Abgesehen von diesen Phasen der Langatmigkeit, las sich das Buch wie ein Pageturner. Es liest sich flüssig, jedoch nicht unbedingt flott, denn der Schreibstil ist sehr poetisch. Du doch konnte ich SOME MISTAKES WERE MADE ab einem bestimmten Punkt einfach nicht mehr aus der Hand legen und war vollkommen gefangen von dem Gefühlschaos. Ich wollte mehr darüber herausfinden, wie Ellis denn nun genau zu den Albreys steht. Ich wollte mehr von den unterhaltsamen Szenen mit Tucker und Dixon. Ich wollte mehr von den hitzigen Diskussionen zwischen Ellis und Easton, die zugleich berührend, spannend und sehr schmerzvoll zu lesen waren.

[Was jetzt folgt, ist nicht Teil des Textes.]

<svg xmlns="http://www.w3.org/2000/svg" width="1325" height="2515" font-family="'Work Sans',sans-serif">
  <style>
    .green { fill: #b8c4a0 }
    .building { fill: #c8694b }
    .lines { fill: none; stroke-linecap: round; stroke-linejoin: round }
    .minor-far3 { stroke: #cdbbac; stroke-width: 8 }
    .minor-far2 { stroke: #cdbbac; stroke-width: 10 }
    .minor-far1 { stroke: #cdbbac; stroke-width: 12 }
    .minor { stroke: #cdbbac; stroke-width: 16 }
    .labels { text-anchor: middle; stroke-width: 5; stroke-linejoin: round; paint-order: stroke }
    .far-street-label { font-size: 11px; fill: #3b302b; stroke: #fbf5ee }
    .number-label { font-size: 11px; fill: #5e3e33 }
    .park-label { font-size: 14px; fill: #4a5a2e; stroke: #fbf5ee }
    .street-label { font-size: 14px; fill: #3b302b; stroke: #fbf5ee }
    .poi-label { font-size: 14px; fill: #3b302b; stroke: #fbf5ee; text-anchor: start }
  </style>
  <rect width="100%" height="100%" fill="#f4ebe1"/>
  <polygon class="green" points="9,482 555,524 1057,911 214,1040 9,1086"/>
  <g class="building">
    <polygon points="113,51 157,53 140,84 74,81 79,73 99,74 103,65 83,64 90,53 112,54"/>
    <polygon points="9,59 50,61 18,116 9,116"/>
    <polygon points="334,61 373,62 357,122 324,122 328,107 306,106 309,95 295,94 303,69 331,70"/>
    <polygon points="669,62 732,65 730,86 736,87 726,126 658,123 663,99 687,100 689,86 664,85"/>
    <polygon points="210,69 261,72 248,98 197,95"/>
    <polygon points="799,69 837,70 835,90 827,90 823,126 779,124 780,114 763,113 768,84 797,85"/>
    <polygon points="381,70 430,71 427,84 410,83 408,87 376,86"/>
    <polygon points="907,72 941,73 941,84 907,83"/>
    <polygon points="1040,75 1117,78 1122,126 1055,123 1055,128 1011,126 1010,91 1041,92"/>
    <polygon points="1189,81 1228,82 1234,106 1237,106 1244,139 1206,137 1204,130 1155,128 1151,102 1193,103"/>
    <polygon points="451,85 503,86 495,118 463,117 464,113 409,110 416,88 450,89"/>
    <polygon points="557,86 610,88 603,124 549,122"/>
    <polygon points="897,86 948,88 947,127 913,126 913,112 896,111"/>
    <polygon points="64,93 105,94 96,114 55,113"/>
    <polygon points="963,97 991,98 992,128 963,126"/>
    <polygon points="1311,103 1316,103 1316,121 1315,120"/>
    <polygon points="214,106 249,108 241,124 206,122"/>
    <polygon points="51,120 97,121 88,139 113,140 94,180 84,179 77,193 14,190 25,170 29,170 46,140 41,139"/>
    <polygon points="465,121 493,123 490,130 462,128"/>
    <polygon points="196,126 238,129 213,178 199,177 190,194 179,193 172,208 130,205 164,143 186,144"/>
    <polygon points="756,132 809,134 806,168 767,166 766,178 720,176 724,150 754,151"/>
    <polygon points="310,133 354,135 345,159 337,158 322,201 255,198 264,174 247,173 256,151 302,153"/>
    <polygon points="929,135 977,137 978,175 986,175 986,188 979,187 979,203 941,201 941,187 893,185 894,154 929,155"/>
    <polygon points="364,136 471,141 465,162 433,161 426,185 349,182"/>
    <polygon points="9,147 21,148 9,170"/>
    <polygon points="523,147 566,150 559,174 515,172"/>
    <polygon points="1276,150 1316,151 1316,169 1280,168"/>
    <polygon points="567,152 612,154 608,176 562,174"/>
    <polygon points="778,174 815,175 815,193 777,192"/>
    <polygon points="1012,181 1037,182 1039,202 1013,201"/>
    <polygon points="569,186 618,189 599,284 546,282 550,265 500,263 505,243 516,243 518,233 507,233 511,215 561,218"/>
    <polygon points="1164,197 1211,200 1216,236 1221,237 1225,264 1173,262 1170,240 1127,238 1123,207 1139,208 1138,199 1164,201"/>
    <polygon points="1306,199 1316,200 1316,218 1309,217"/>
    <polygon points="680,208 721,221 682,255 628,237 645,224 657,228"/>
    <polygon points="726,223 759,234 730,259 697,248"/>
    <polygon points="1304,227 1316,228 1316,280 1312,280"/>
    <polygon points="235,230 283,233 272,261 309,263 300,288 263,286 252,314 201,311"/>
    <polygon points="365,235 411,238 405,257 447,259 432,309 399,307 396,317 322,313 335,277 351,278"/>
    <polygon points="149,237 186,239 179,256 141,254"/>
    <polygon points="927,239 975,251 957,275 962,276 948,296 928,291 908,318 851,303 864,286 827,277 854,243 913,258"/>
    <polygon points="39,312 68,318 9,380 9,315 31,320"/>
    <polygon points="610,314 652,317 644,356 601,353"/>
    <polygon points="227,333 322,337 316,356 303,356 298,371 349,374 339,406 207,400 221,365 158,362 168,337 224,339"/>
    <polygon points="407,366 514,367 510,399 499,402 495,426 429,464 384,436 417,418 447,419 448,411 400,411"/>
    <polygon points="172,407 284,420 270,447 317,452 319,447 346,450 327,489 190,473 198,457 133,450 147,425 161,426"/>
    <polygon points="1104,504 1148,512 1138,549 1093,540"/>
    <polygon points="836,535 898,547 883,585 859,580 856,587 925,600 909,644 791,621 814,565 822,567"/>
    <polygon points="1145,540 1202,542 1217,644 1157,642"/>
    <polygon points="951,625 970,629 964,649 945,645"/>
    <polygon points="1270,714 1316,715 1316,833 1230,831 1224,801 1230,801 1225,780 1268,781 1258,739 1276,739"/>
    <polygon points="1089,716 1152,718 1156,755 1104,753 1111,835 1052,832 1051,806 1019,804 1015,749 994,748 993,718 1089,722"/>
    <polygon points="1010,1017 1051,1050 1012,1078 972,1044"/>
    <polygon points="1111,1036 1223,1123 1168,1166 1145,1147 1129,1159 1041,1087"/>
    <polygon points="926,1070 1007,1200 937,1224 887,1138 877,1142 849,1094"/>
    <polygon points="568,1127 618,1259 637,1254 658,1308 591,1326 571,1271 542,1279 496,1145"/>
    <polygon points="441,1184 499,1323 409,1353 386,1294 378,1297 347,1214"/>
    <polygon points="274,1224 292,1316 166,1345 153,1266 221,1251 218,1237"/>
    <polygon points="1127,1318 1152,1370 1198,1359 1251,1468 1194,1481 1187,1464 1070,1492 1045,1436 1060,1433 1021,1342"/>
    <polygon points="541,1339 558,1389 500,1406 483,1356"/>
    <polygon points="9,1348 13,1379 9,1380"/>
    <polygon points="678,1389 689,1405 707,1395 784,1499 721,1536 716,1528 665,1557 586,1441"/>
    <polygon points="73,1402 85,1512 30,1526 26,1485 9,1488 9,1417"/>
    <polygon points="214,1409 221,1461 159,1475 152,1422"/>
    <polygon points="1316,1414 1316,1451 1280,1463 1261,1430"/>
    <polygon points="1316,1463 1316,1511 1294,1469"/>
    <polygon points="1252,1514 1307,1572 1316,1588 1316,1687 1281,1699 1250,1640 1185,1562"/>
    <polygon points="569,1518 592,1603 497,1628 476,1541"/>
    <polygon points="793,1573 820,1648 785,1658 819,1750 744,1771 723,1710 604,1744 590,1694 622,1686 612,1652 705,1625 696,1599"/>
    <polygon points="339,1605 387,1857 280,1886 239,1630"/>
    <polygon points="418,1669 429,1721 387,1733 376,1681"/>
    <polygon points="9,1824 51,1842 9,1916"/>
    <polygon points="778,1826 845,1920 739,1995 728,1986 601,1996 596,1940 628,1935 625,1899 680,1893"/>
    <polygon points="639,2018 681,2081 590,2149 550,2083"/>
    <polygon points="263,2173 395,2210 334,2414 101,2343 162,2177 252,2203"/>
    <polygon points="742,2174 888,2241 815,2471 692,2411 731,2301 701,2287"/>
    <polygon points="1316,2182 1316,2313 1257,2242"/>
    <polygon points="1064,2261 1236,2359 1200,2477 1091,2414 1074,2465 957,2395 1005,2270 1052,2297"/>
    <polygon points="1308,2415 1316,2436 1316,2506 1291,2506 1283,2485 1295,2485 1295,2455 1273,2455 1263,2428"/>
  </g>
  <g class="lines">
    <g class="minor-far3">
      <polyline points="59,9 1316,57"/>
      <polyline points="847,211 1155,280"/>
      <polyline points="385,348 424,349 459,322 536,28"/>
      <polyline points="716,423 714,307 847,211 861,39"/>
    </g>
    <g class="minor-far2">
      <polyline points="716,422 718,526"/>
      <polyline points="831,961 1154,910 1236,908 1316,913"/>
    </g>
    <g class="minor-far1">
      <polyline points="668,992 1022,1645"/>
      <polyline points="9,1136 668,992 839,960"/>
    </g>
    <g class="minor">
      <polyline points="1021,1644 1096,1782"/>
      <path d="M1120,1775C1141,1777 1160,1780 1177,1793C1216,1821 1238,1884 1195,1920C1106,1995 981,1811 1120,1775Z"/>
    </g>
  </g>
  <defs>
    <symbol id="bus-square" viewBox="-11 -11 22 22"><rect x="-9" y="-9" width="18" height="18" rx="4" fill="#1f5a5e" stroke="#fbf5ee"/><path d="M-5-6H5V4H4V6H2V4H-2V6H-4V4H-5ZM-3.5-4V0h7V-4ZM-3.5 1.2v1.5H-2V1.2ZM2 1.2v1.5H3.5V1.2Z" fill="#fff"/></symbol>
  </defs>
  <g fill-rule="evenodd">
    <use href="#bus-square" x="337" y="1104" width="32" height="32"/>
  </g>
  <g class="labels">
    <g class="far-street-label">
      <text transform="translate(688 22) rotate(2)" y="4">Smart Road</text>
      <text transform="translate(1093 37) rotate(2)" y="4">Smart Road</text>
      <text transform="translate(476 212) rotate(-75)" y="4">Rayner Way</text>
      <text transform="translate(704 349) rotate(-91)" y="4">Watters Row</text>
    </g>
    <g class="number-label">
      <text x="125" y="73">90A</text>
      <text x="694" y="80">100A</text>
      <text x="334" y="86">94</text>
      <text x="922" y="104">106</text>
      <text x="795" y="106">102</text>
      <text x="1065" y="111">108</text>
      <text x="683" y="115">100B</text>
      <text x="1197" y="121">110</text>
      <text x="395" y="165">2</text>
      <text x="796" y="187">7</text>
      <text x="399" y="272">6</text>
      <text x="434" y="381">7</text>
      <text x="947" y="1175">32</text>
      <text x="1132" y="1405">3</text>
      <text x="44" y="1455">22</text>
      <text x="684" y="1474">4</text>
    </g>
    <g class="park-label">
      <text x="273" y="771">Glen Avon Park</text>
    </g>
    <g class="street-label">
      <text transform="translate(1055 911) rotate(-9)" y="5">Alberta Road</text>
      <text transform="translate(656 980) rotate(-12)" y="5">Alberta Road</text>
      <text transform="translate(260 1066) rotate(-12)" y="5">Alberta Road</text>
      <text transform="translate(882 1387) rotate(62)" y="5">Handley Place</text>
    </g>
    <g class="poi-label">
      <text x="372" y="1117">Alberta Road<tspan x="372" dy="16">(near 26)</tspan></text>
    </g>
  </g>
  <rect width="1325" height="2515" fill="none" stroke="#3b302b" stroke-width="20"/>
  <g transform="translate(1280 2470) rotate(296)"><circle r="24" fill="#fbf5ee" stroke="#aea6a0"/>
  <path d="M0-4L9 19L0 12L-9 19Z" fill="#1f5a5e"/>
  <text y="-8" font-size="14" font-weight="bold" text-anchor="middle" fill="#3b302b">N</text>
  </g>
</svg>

„Gedanken gibt es nicht umsonst. Und du hast nichts mehr, was ich will.“

Kristin Dwyer beschreibt SOME MISTAKES WERE MADE selbst als „zu Tinte und Prosa gewordener Traum“. Und ich glaube das ist es auch, was mir an dem Roman am Allermeisten gefallen hat. Das ist es, was ihn besonders macht, was ihn von anderen Büchern abgrenzt und wofür er mir in Gedanken bleiben wird: die Prosa. Der Schreibstil ist so grandios wie genial und insgesamt sehr kunstvoll. Aber was mich noch mehr beeindruckt hat, das war das unglaubliche Talent der Autorin, so viel zwischen den Zeilen zu vermitteln. Es geht stets darum, die eigenen Taten, Worte und Gedanken zu reflektieren. Das tun die Figuren auch. Sie begehen ständig irgendwelche Fehler und auf diese wird auch explizit hingewiesen. Die Figuren wachsen daran und bleiben doch sie selbst. Und am Ende liegt es am Leser, sich eine Meinung über all die Figuren zu bilden, ein Urteil über ihre Fehltritte zu fällen. Ellis verrät uns ihre Gedanken, sehr tiefgehende Gedanken, aber eine Meinung zwängt sie einem nicht auf. Das ist auch der Grund, weshalb SOME MISTAKES WERE MADE nicht einfach ein Liebesroman ist. Es ist ein überaus durchdachtes Werk, in dem die Liebesgeschichte nicht die Hauptrolle spielt. Daher sind sowohl Happy, als auch Unhappy End bis zum Schluss denkbar. Obwohl ich durch und durch eine Romantikerin bin, muss ich sagen, dass ich beide Arten eines Endes gerne gelesen hätte.

Mein Fazit:
SOME MISTAKES WERE MADE ist nicht makellos. Es besitzt in die Länge gezogenen Passagen. Es mag manchmal sehr dramatisiert oder romantisiert wirken. Doch davon abgesehen ist dieses Buch eine wirkliche Besonderheit. Wer Rätsel und Spannung mag und jeder, dem es nichts ausmacht, eine Weile auf die Folter gespannt zu werden, wird in diesem Roman Unterhaltung auf dem höchsten Niveau finden. Und auch an all diejenigen, die poetische, anspruchsvolle Schreibstile gerne lesen, kann ich den Roman wärmstens empfehlen. Von mir gibt es 4,5 von 5 Sterne.